The City of Wichita and Sedgwick County are looking at a federal grant to help with projects that would dramatically reduce the flooding along the Calfskin Creek in west Wichita.
The City Council heard Tuesday from Don Henry with the city’s Public Works department on a Federal Emergency Management Agency grant program that would provide $40 million toward the construction of two dry detention dams in the Calfskin Creek basin.
Henry said the city hired a consulting firm to study the flooding along the Calfskin Creek, and they found that more frequent and intense rainfall events are creating more frequent flooding issues across the area. He said a study of options found that the construction of two dams would be the most beneficial.
Henry said the project would remove an estimated 458 acres from the floodplain and create land that could be developed. A total of 149 structures would be removed from the floodplain, and street flooding concerns would be eliminated for 212 homes and seven streets that currently become impassable during heavy rains.

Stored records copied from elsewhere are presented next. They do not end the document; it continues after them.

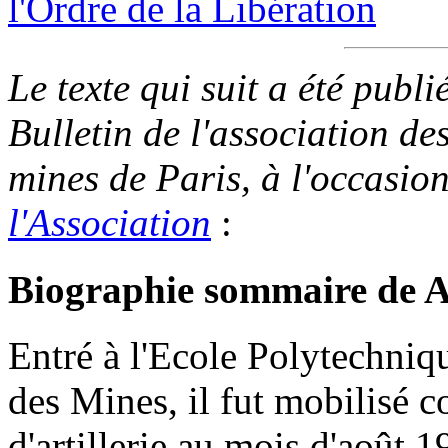
l'Ordre de la Libération
Le texte qui suit a été pub
Bulletin de l'association de
mines de Paris, à l'occasio
l'Association
:
Biographie sommaire de 
Entré à l'Ecole Polytechniq
des Mines, il fut mobilisé 
d'artillerie au mois d'août 1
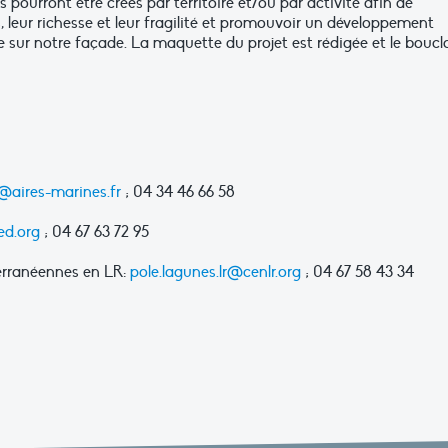
s pourront être créés par territoire et/ou par activité afin de
s, leur richesse et leur fragilité et promouvoir un développement
e sur notre façade. La maquette du projet est rédigée et le bouc
e@aires-marines.fr
; 04 34 46 66 58
d.org
; 04 67 63 72 95
erranéennes en LR:
pole.lagunes.lr@cenlr.org
; 04 67 58 43 34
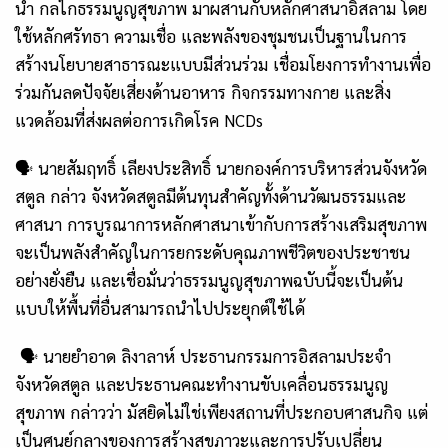
นำ กลไกธรรมนูญสุขภาพ มาผสานกับหลักศาสนาอิสลาม โดย
ใช้หลักศรัทธา ความเชื่อ และพลังของชุมชนเป็นฐานในการ
สร้างนโยบายสาธารณะแบบมีส่วนร่วม เชื่อมโยงการทำงานเพื่อ
ร่วมกันลดปัจจัยเสี่ยงด้านอาหาร กิจกรรมทางกาย และสิ่ง
แวดล้อมที่ส่งผลต่อการเกิดโรค NCDs
🗣 นายสัมฤทธิ์ เลียงประสิทธิ์ นายกองค์การบริหารส่วนจังหวัด
สตูล กล่าว จังหวัดสตูลมีต้นทุนสำคัญทั้งด้านวัฒนธรรมและ
ศาสนา การบูรณาการหลักศาสนาเข้ากับการสร้างเสริมสุขภาพ
จะเป็นพลังสำคัญในการยกระดับคุณภาพชีวิตของประชาชน
อย่างยั่งยืน และเชื่อมั่นว่าธรรมนูญสุขภาพฉบับนี้จะเป็นต้น
แบบให้พื้นที่อื่นสามารถนำไปประยุกต์ใช้ได้
🗣 นายยำอาด ลิงาลาห์ ประธานกรรมการอิสลามประจำ
จังหวัดสตูล และประธานคณะทำงานขับเคลื่อนธรรมนูญ
สุขภาพ กล่าวว่า มัสยิดไม่ใช่เพียงสถานที่ประกอบศาสนกิจ แต่
เป็นศูนย์กลางของการสร้างสุขภาวะและการปรับเปลี่ยน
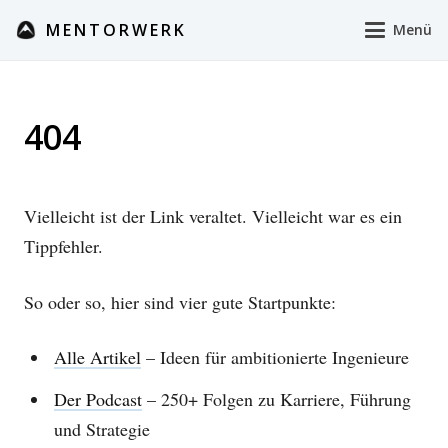
MENTORWERK
Menü
404
Vielleicht ist der Link veraltet. Vielleicht war es ein
Tippfehler.
So oder so, hier sind vier gute Startpunkte:
Alle Artikel
– Ideen für ambitionierte Ingenieure
Der Podcast
– 250+ Folgen zu Karriere, Führung
und Strategie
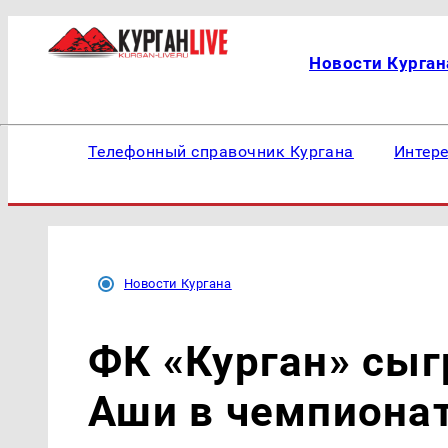
Новости Курган
Телефонный справочник Кургана
Интер
Новости Кургана
ФК «Курган» сыг
Аши в чемпиона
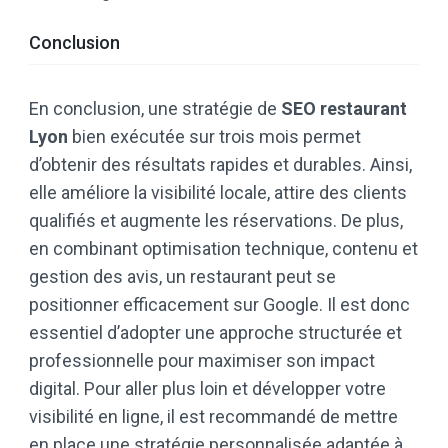
Conclusion
En conclusion, une stratégie de
SEO restaurant
Lyon
bien exécutée sur trois mois permet
d’obtenir des résultats rapides et durables. Ainsi,
elle améliore la visibilité locale, attire des clients
qualifiés et augmente les réservations. De plus,
en combinant optimisation technique, contenu et
gestion des avis, un restaurant peut se
positionner efficacement sur Google. Il est donc
essentiel d’adopter une approche structurée et
professionnelle pour maximiser son impact
digital. Pour aller plus loin et développer votre
visibilité en ligne, il est recommandé de mettre
en place une stratégie personnalisée adaptée à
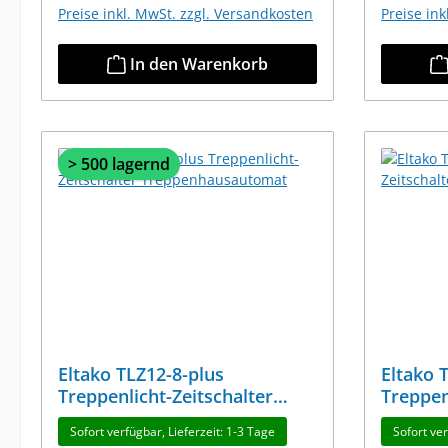
Preise inkl. MwSt. zzgl. Versandkosten
Preise in
In den Warenkorb
> 500 lagernd
Eltako TLZ12-8-plus
Eltako 
Treppenlicht-Zeitschalter
Treppen
Treppenhausautomat
Treppe
Sofort verfügbar, Lieferzeit: 1-3 Tage
Sofort ver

The City Council approved a letter of intent to apply for FEMA’s Building Resilience in Communities program, and the letter will be submitted through the Kansas Division of Emergency Management. Sedgwick County Commissioners will consider a similar letter of intent on Wednesday. If the city and county are invited to apply, they will have to submit a grant application by December 31st.
Henry said the estimated cost of the project will be $40 million and the city and county would provide five million dollars each to cover the local match required for the grant.